Frank Pellegrino Sr. in 2007 (Getty Images)
The restaurant's small size—plus the fact that it's only open for dinner Monday through Friday—meant diners clamor for a chance to eat there (the Zagat review says, "It practically 'takes an act of Congress'" to get a seat). Eater explains, "There are no reservations, just table assignments, designated decades ago by Pellegrino Sr. and his Aunt Anna."
A statement from Rao's reads:
Rao's iconic co-owner, Frank Pellegrino Sr. passed away on January 31st in the presence of his family and loved ones. He was 72 years old. While the entire Rao's family mourns his loss, they also celebrate his life, and know he'd be adamant that the show must go on.

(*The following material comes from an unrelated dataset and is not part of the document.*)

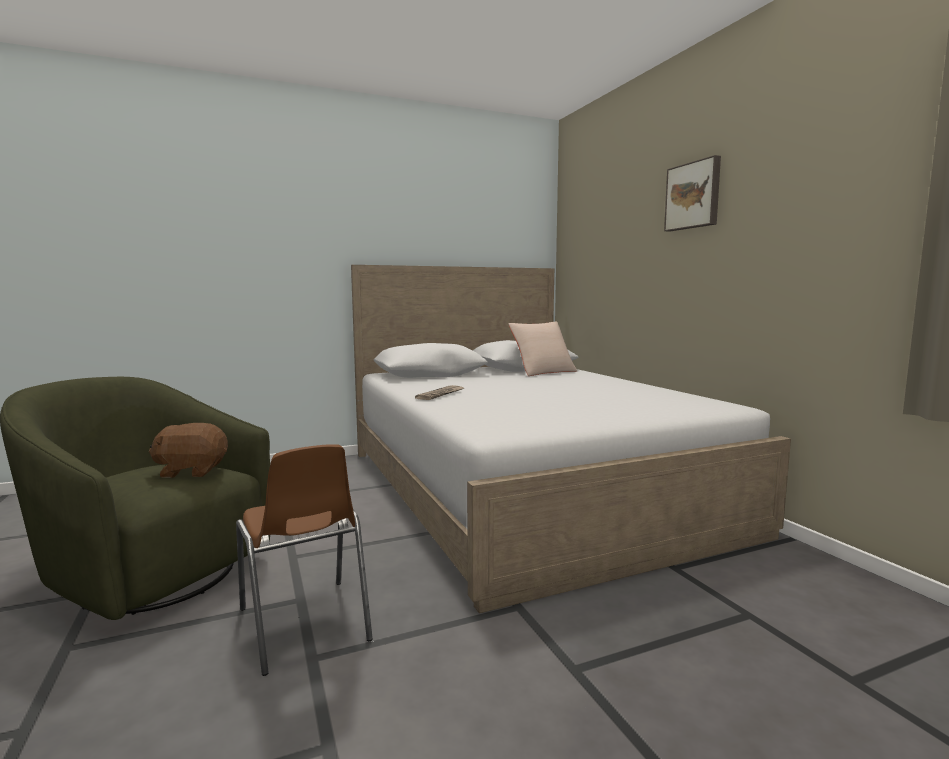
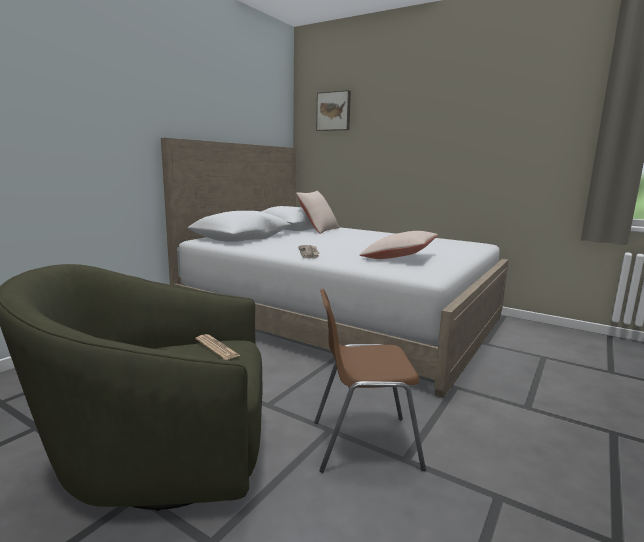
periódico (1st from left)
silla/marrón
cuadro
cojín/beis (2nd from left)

Presiding over a hallowed New York establishment elegantly entrenched in a bygone era of Packards and Parodis, Frank Pellegrino was an impeccable curator of the City’s gritty, glorious past. It was under Pellegrino’s inspired stewardship that Rao’s became the City’s most coveted dining destination, a place where the A-list and the hoi polloi found common cause in food, song and unbridled revelry.
Rao’s counter-intuitive quirks were pure Pellegrino, the place is perpetually festooned in Christmas decorations and is closed on weekends. The interminable waiting list, the celebrity sightings and mouth-watering fare were an experience that spawned faithful satellite locations in Las Vegas and Los Angeles as well as a thriving food company. Pellegrino was the last of the great hosts (here we speak of Toots Schor and Elaine Kaufman), his exquisite style and effortless elan brought the room to life, his voice, especially when leading the raucous throngs through a chorus of “My Girl”, could bring down the house.
The only aspect of Frank Pellegrino that exceeded his stentorian voice was his heart; he worked tirelessly on behalf of Mount Carmel Holy Rosary School and The Ronald McDonald House, and donated countless tables that were auctioned off for staggering sums that benefitted myriad causes. In lieu of flowers, the family suggests a donation to either Mount Carmel Holy Rosary School or The Ronald McDonald House.
Pellegrino, whose survivors include his wife, Josephine; daughter, Angela Pellegrino; and son, Frank Pellegrino Jr., who runs the Rao's locations in Los Angeles and Las Vegas, was also an actor. He famously appeared in the Goodfellas prison cooking scene and as an FBI agent on The Sopranos:
Details about a memorial are still being planned.